In der Causa Szalai sei hierbei von Vereinsseite nicht alles optimal gelaufen. "Die Entscheidung, Adam Szalai aus dem Mannschaftstraining der Profis zu nehmen, ist von der sportlichen Leitung getroffen und mit mangelnder sportlicher Perspektive begründet worden. Zugegebenermaßen war unsere erste Kommunikation gegenüber Adam Szalai missverständlich, dies ist inzwischen klargestellt", sagte der 57-Jährige.

Welche Themen die Mannschaft neben dem Fall Szalai noch beschäftigen, wollte Hofmann zunächst nicht verraten. "Es ist Wunsch des Mannschaftsrates, dass die von ihnen geäußerte Position allerdings auch intern bleibt und intern behandelt wird - und dass sich kein Spieler öffentlich darüber äußert", hieß es in einer ersten Fassung, die am späten Freitagabend noch einmal aktualisiert wurde.
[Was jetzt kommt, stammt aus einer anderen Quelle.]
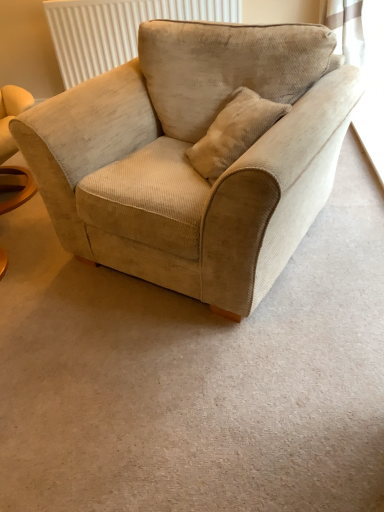
This screenshot has height=512, width=384. What do you see at coordinates (187, 161) in the screenshot? I see `beige corduroy armchair at center` at bounding box center [187, 161].

What are the coordinates of `beige corduroy armchair at center` in the screenshot? It's located at (187, 161).

In order to click on white textured radiator at upper center in this screenshot , I will do `click(117, 29)`.

This screenshot has height=512, width=384. What do you see at coordinates (117, 29) in the screenshot? I see `white textured radiator at upper center` at bounding box center [117, 29].

The image size is (384, 512). In order to click on beige corduroy armchair at center in this screenshot , I will do coord(187,161).

Which is more to the right, white textured radiator at upper center or beige corduroy armchair at center?

beige corduroy armchair at center.

Is white textured radiator at upper center positioned in front of beige corduroy armchair at center?

No.

Is point (135, 28) positioned before point (316, 209)?

No, (135, 28) is further to viewer.

From the image's perspective, relative to beige corduroy armchair at center, is white textured radiator at upper center above or below?

white textured radiator at upper center is situated higher than beige corduroy armchair at center in the image.

From a real-world perspective, which is physically below, white textured radiator at upper center or beige corduroy armchair at center?

In real-world perspective, beige corduroy armchair at center is lower.

Considering the relative sizes of white textured radiator at upper center and beige corduroy armchair at center in the image provided, is white textured radiator at upper center wider than beige corduroy armchair at center?

No.

Who is taller, white textured radiator at upper center or beige corduroy armchair at center?

With more height is beige corduroy armchair at center.

Can you confirm if white textured radiator at upper center is smaller than beige corduroy armchair at center?

Indeed, white textured radiator at upper center has a smaller size compared to beige corduroy armchair at center.

Is white textured radiator at upper center inside the boundaries of beige corduroy armchair at center, or outside?

The correct answer is: outside.

Is white textured radiator at upper center positioned far away from beige corduroy armchair at center?

Indeed, white textured radiator at upper center is not near beige corduroy armchair at center.

Does white textured radiator at upper center turn towards beige corduroy armchair at center?

Yes, white textured radiator at upper center is facing beige corduroy armchair at center.

How many degrees apart are the facing directions of white textured radiator at upper center and beige corduroy armchair at center?

25.7 degrees separate the facing orientations of white textured radiator at upper center and beige corduroy armchair at center.

How distant is white textured radiator at upper center from beige corduroy armchair at center?

white textured radiator at upper center and beige corduroy armchair at center are 1.66 meters apart.

Locate an element on the screen. chair in front of the white textured radiator at upper center is located at coordinates (187, 161).

Is beige corduroy armchair at center at the left side of white textured radiator at upper center?

Incorrect, beige corduroy armchair at center is not on the left side of white textured radiator at upper center.

Is beige corduroy armchair at center positioned before white textured radiator at upper center?

Yes, the depth of beige corduroy armchair at center is less than that of white textured radiator at upper center.

Between point (148, 129) and point (143, 6), which one is positioned in front?

Positioned in front is point (148, 129).

From the image's perspective, which is above, beige corduroy armchair at center or white textured radiator at upper center?

white textured radiator at upper center appears higher in the image.

From a real-world perspective, is beige corduroy armchair at center positioned over white textured radiator at upper center based on gravity?

No.

Is beige corduroy armchair at center wider or thinner than white textured radiator at upper center?

In the image, beige corduroy armchair at center appears to be wider than white textured radiator at upper center.

Is beige corduroy armchair at center taller or shorter than white textured radiator at upper center?

Considering their sizes, beige corduroy armchair at center has more height than white textured radiator at upper center.

In terms of size, does beige corduroy armchair at center appear bigger or smaller than white textured radiator at upper center?

In the image, beige corduroy armchair at center appears to be larger than white textured radiator at upper center.

Can white textured radiator at upper center be found inside beige corduroy armchair at center?

No, white textured radiator at upper center is not a part of beige corduroy armchair at center.

Is beige corduroy armchair at center in contact with white textured radiator at upper center?

No, beige corduroy armchair at center is not in contact with white textured radiator at upper center.

Could you tell me if beige corduroy armchair at center is facing white textured radiator at upper center?

No, beige corduroy armchair at center is not oriented towards white textured radiator at upper center.

Measure the distance between beige corduroy armchair at center and white textured radiator at upper center.

The distance of beige corduroy armchair at center from white textured radiator at upper center is 1.66 meters.

This screenshot has height=512, width=384. Identify the location of chair that is in front of the white textured radiator at upper center. (187, 161).

The height and width of the screenshot is (512, 384). Find the location of `chair located underneath the white textured radiator at upper center (from a real-world perspective)`. chair located underneath the white textured radiator at upper center (from a real-world perspective) is located at coordinates (187, 161).

The height and width of the screenshot is (512, 384). I want to click on radiator above the beige corduroy armchair at center (from a real-world perspective), so click(117, 29).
Darin bestätigten die Mainzer, dass es den Spielern sehr wohl auch um die ausbleibende Rückerstattung der gekürzten Gehälter der Vorsaison gegangen war. "Der Mannschaft ist in diesen Tagen kommuniziert worden, dass ihr der Gehaltsverzicht der vergangenen Saison nicht zurückerstattet werden kann. Dem hieraus entstehenden zusätzlichen Kommunikationsbedarf der Mannschaft kommen wir nach. Eine Rückzahlung war bei der ursprünglichen Vereinbarung im März für jenen Fall als Option erwogen worden, sollte sich die wirtschaftliche Situation für den Verein verbessern. Die wirtschaftliche Situation hat sich für Mainz 05 aufgrund der anhaltenden Corona-Pandemie aber tendenziell eher verschlechtert."